精神的ショックを受けた虎松は、意気消沈して帰宅します。
昨年の真田大助も高梨内記に囲碁で何度も負かされていましたっけ。
非戦闘員にも撃てる!それゆえ非戦闘員の命も狙われる
先週から始まった綿花栽培も好調です。
綿花栽培は経験者が三河からも来ており、雑魚を砕いた肥料作りなどを皆に伝授します。
「この者たちを守りたい、戦となればよい道具を持たせたい!」
笑顔の直虎ですが、ここもさらりと中世的な怖いことを語っております。
直虎の前提は、非常時は民を動員するということです。
そんなときに強い武器を持たせたいというのも、一見やさしいようでこれがまた怖いのです。

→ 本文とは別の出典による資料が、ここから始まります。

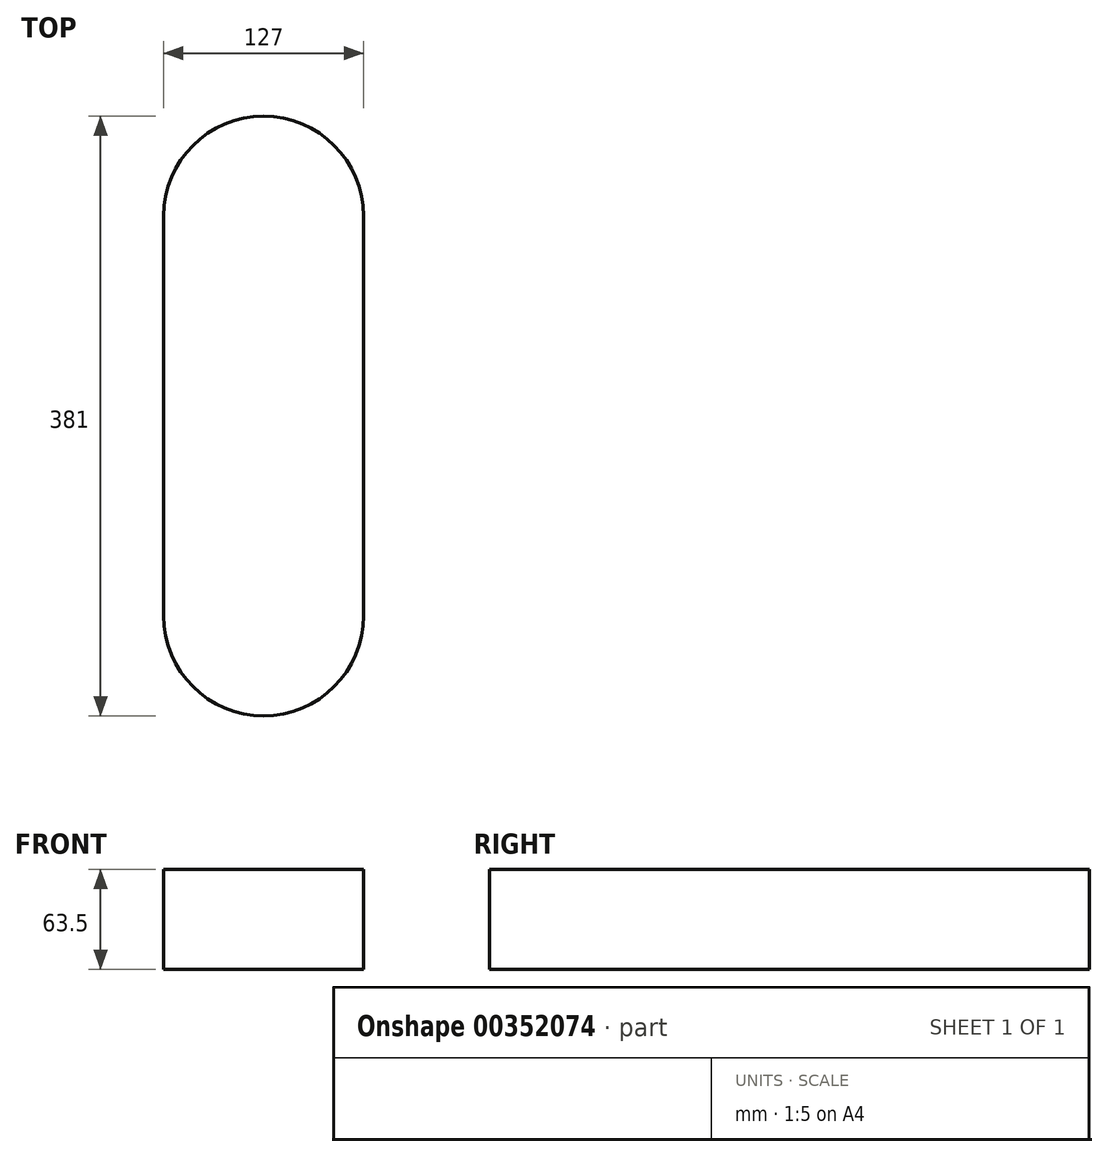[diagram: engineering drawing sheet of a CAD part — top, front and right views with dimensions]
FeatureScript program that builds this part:
annotation { "Feature Type Name" : "Feature", "Feature Type Description" : "" }
export const myFeature = defineFeature(function(context is Context, id is Id, definition is map)
    precondition{}
    {
        {
            var Q0;
            Q0=qCreatedBy(makeId("Top.planeOp"),FACE);
            var sketch = newSketch(context, id + "F0", { "sketchPlane" : qUnion([Q0])});
            skCircle(sketch, "E0", {"center": v(0, 0) * mm, "radius": 63.5 * mm});
            skLineSegment(sketch, "E1.bottom", {"start": v(-63.5, 0) * mm, "end": v(63.5, 0) * mm});
            skLineSegment(sketch, "E1.top", {"start": v(-63.5, -254) * mm, "end": v(63.5, -254) * mm});
            skLineSegment(sketch, "E1.left", {"start": v(-63.5, 0) * mm, "end": v(-63.5, -254) * mm});
            skLineSegment(sketch, "E1.right", {"start": v(63.5, 0) * mm, "end": v(63.5, -254) * mm});
            skCircle(sketch, "E2", {"center": v(0, -254) * mm, "radius": 63.5 * mm});
            skSolve(sketch);
        }
        {
            var Q0;
            Q0 = qSketchRegion(id + "F0", true);
            extrude(context, id + "F1", {"entities" : qUnion([Q0]), "depth" : 63.5 * mm});
        }
    });
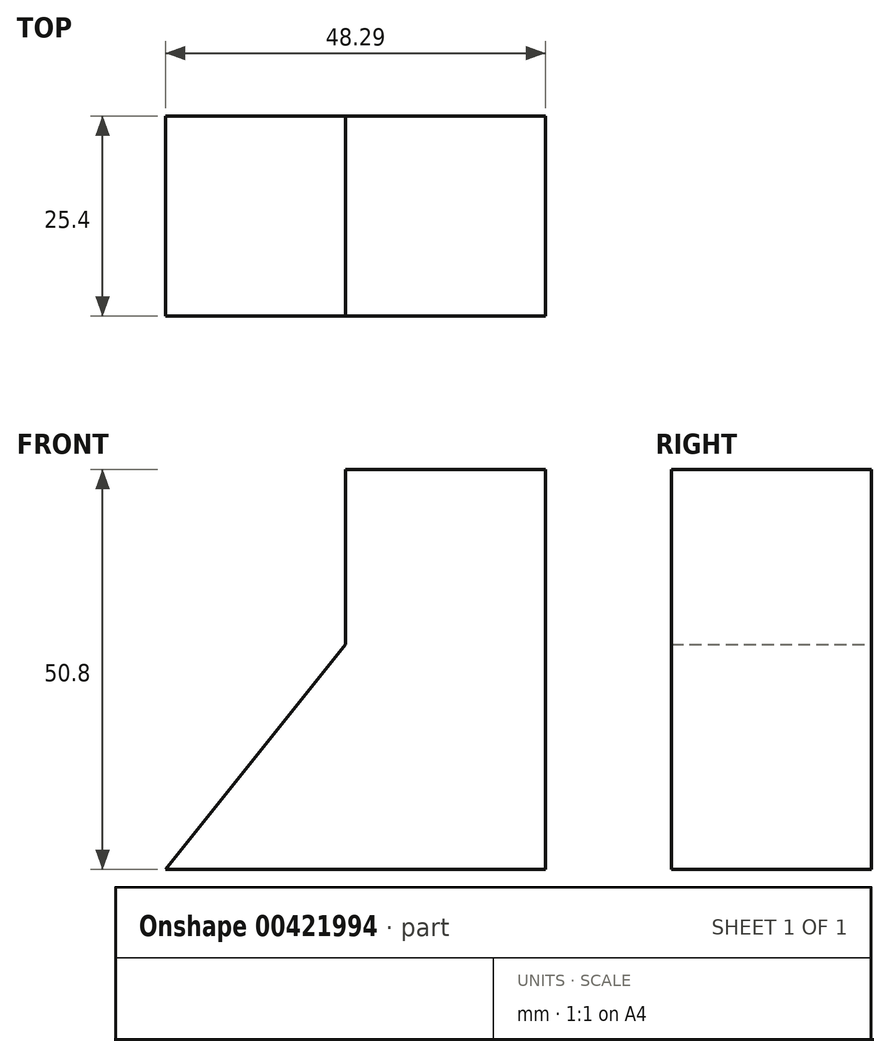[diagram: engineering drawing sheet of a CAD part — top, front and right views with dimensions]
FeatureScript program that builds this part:
annotation { "Feature Type Name" : "Feature", "Feature Type Description" : "" }
export const myFeature = defineFeature(function(context is Context, id is Id, definition is map)
    precondition{}
    {
        {
            var Q0;
            Q0=qCreatedBy(makeId("Front.planeOp"),FACE);
            var sketch = newSketch(context, id + "F0", { "sketchPlane" : qUnion([Q0])});
            skLineSegment(sketch, "E0", {"start": v(0, 0) * mm, "end": v(-48.3, 0) * mm});
            skLineSegment(sketch, "E1", {"start": v(0, 0) * mm, "end": v(0, 50.8) * mm});
            skLineSegment(sketch, "E2", {"start": v(0, 50.8) * mm, "end": v(-25.4, 50.8) * mm});
            skLineSegment(sketch, "E3", {"start": v(-25.4, 50.8) * mm, "end": v(-25.4, 28.57) * mm});
            skLineSegment(sketch, "E4", {"start": v(-25.4, 28.57) * mm, "end": v(-48.3, 0) * mm});
            skSolve(sketch);
        }
        {
            var Q0;
            Q0 = qSketchRegion(id + "F0", true);
            extrude(context, id + "F1", {"entities" : qUnion([Q0]), "depth" : 25.4 * mm});
        }
    });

直虎は、鉄砲の射程距離や威力以上に操作が比較的簡単であることを利点として考えています。
これは他の武将や大名も同じ考えです。火縄銃は、ある程度の熟練は必要とはいえ、弓ほど膂力や技量が必要とされるわけではないのです。
また装填から発射まで一人でやらなくてもよいのです。火薬と弾を詰めるまで、そこから射撃するまで、分担してもよいのです。
それまでは非戦闘員であった女性、子供、老人も、装填を手伝うことはできる。これが火縄銃のもたらした革命的な点です。
戦国時代も時代がくだるにつれて女性や子供が助命されにくくなっていきます。火縄銃が女子供をも戦闘員にする可能性をもたらした以上、無力だからと助命できなくなったわけです。
井伊の跡継ぎがピーピー泣くな!
さて、内政は絶好調。そんな中で直虎は、あることに気づきませんでした。
そう、それは虎松が自信を喪失していたのでした。
虎松は手習いで周囲に負け続け、ついにモチベーション燃え尽きです。ついには登校拒否状態となり、母であるしのは、寺から教師を派遣して欲しいと頼んできます。
しかし、直虎はそんなことではいかんとスパルタ教育を目指します。
仮病を使う虎松にしびれを切らした直虎は、自宅にまで踏み込み説教タイム。
「出てこい! 大将がさようなことでどうする! 何故泣く! びーびー泣くのではない、みっともない。そなたは井伊の跡継ぎ、さような体たらくでどうする!」
いやもうちょっと言いようがあるのでは……?
この直虎の態度に怒ったのは、しの。虎松に不満があるなら自分で子を産んでみたらどうですか、人の子に文句ばかりつけて、と禁句を連発するのでした。
直虎はなおも「それで悔しくはないのか!」と発破をかけますが、むしろ逆効果ではないでしょうか。
案の定、直虎は母の祐椿尼にも叱られる始末。
ここで直虎の乳母のたけが「直虎様が子を産むのはよいですね」と、よせばいいのに軽口を叩いて、直虎に怒られます。直虎の中では、あくまで井伊の跡継ぎは直親の子で、たとえ自分自身の子であろうと、そうでない子は認められないのです。